1 kb Plus DNA ladder (NEB #N3200) reference ladder
Sequence Validation
DNA Cleanup
Use the Zymo Scientific DNA Clean & Concentrator-5 Kit (D4004) to purify linear DNA for PCR products with the knockout band size, following manufacturer’s instructions.
Elute DNA in nuclease-free water.
Sequencing
Submit 10 µl of purified linear DNA (20–200 ng/µl) from one PCR product to a sequencing provider such as Plasmidsaurus (Oxford Nanopore sequencing).
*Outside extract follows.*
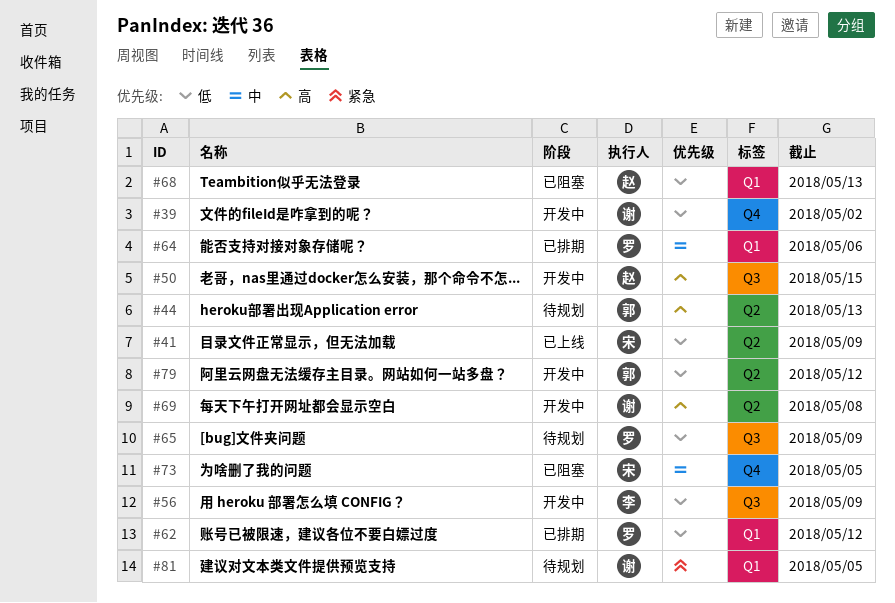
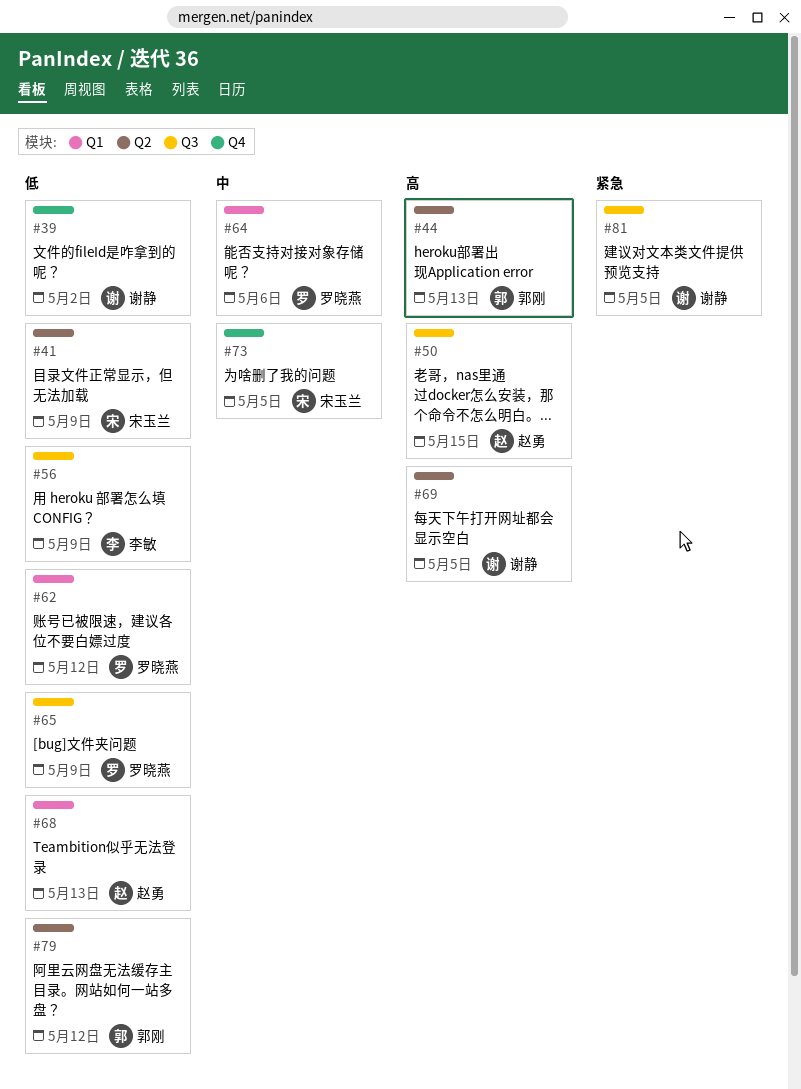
#69, due: May 8 -> May 5
#81, label: Q1 -> Q3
Store purified linear DNA samples at -20ºC.
Compare the sequence in Benchling to the original sequence from the Unmarked_Gene_Deletion_Ralstonia_Primer_Design step to ensure only the deletion target is missing and there are no mutations elsewhere.
If incorrect, sequence another DNA sample until a correct knockout is identified or all samples have been exhausted.